Olivier de Maison Rouge, Avocat (Lex-Squared) – Docteur en droit

« Aujourd’hui, la véritable richesse n’est pas concrète, elle est abstraite. Elle n’est pas matérielle, elle est immatérielle. C’est désormais la capacité à innover, à créer des concepts et à produire des idées qui est devenue l’avantage compétitif essentiel. Au capital matériel a succédé, dans les critères essentiels de dynamisme économique, le capital immatériel ou, pour le dire autrement, le capital des talents, de la connaissance, du savoir. »
MAURICE LEVY ET JEAN-PIERRE JOUYET1

S’il semble exister un droit à l’information – et même un droit de savoir2 -, consubstantiel au droit de la presse pour être couramment invoqué par les journalistes devant les tribunaux notamment dans les cas d’atteinte à la vie privée3, le droit de l’information demeure une inconnue du Droit qu’il nous appartient d’identifier.


Qu’est-ce qu’une information ? nous paraît donc à ce stade être une question fondamentale de la présente réflexion.

1) Notion générale d’information

Étymologiquement, l’information, qui provient de la locution latine informatio, contient un double sens. Elle évoque originellement une représentation graphique, tel un dessin, un croquis, une esquisse, d’une part.


Prise dans son sens second qui se veut plus affiné, elle traduit aussi un concept, une idée, une production, une œuvre de l’esprit, d’autre part. Partant de cette dernière approche, elle est ainsi qualifiée de représentation d’une idée par l’image d’un mot ; il s’agit de nation de « carte et de territoire » qui représentent un même lieu par des dimensions distinctes.


Dans un sens moderne, plus précisément dans la pratique courante et de manière très large, il s’agit d’une connaissance, constituée d’un renseignement factuel peu ou prou véritable, mais au-delà c’est aussi la prise en considération des moyens mis en oeuvre pour se renseigner, s’informer.

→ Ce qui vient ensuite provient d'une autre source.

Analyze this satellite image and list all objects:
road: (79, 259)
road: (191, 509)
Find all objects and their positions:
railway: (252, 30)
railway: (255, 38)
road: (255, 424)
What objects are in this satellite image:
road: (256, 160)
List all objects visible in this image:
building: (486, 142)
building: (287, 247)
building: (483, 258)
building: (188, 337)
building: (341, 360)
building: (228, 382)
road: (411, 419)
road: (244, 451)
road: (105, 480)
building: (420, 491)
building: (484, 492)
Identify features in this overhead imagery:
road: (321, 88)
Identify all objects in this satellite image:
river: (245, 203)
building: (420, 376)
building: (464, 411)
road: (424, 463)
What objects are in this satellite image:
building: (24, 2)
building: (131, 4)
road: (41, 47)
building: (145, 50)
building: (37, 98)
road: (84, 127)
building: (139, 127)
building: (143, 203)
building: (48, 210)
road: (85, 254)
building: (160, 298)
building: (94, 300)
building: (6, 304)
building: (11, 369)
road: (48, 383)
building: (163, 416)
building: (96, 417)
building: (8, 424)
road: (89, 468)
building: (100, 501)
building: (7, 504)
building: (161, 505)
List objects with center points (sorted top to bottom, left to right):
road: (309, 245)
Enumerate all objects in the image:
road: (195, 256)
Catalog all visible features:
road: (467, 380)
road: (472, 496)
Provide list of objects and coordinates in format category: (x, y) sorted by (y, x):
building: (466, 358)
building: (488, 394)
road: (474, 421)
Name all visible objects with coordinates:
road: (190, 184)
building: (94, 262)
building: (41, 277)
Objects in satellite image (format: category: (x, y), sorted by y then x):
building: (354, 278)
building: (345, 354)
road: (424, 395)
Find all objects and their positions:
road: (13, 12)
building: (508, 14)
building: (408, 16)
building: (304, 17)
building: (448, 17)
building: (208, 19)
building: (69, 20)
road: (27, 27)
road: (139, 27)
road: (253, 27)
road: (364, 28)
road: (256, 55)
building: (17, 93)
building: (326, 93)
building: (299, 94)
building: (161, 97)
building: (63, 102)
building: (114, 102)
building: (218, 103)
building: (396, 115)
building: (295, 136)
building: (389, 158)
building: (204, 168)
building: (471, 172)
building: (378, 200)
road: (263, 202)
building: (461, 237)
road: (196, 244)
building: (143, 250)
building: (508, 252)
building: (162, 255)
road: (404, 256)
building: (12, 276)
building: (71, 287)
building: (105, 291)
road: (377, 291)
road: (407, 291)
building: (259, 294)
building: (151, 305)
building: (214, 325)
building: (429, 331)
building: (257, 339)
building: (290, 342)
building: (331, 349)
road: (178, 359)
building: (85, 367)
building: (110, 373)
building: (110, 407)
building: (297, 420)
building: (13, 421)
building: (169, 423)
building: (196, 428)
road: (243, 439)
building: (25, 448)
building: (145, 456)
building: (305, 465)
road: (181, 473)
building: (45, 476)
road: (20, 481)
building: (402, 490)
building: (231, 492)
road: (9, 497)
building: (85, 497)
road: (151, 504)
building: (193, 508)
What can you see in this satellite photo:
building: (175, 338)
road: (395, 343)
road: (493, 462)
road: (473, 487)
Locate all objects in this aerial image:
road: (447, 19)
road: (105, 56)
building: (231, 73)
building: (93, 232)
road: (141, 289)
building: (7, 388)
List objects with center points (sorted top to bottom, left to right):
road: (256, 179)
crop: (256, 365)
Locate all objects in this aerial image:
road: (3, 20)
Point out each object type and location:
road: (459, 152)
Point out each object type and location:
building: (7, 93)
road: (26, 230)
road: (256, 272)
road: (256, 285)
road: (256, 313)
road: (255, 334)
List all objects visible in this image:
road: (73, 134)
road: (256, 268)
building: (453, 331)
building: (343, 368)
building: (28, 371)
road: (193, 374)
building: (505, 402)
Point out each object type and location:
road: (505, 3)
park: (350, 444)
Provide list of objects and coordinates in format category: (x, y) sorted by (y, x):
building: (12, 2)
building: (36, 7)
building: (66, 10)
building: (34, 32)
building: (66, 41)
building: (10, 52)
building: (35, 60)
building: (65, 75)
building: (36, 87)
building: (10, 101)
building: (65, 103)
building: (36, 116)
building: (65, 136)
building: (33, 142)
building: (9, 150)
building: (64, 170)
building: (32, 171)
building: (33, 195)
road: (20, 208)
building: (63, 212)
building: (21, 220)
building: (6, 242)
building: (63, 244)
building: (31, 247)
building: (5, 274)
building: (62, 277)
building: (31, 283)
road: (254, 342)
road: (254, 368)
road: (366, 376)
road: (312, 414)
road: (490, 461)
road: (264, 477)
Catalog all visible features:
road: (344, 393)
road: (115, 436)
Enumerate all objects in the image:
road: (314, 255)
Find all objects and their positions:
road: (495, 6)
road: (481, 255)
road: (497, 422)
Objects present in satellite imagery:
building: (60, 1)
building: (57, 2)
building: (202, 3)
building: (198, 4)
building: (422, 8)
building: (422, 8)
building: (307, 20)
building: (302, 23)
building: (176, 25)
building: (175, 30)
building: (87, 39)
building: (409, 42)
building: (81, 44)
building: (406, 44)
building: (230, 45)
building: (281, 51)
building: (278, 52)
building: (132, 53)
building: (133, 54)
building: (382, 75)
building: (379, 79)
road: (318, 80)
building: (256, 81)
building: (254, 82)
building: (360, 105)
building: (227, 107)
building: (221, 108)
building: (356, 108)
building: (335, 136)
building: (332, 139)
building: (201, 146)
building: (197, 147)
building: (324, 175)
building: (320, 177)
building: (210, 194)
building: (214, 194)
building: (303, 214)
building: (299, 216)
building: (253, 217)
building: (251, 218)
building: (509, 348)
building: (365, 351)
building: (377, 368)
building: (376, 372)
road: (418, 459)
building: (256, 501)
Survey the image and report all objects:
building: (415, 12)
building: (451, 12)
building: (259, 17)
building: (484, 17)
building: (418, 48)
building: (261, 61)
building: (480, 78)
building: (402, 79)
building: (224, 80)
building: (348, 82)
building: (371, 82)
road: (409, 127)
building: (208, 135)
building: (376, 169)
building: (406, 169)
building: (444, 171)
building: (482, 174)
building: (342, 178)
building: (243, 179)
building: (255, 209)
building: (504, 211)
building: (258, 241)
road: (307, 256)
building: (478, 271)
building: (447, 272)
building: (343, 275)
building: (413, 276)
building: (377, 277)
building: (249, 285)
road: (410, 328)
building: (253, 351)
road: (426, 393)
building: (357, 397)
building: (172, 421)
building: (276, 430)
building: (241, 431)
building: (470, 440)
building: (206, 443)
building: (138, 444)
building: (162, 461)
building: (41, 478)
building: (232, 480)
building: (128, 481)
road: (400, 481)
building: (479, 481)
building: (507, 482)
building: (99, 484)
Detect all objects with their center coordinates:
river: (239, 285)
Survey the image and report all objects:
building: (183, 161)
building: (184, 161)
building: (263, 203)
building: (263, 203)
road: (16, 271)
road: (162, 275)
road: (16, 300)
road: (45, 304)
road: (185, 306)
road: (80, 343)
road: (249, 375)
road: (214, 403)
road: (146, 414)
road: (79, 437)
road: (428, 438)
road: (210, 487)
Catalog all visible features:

Une information peut également s’entendre comme étant l’analyse des mêmes renseignements.

Ainsi, un même vocable recouvre trois sens convergents.

Toutefois, l’information n’est pas seulement une idée, comme vu ci-dessus, mais aussi, indépendamment de son support, la communication, la transmission et la diffusion de cette idée. Ainsi, le journal télévisé, cette grand’messe du 20h00, est-il un vecteur d’informations. En ce sens, l’information se traduit comme étant le renseignement que l’on porte à la connaissance d’un tiers par voie de divulgation. Il s’agit de la diffusion de l’expression. Cette information suppose une action reposant sur la dynamique quant à la circulation de
l’information. On parlera dès lors de « l’information-communication ».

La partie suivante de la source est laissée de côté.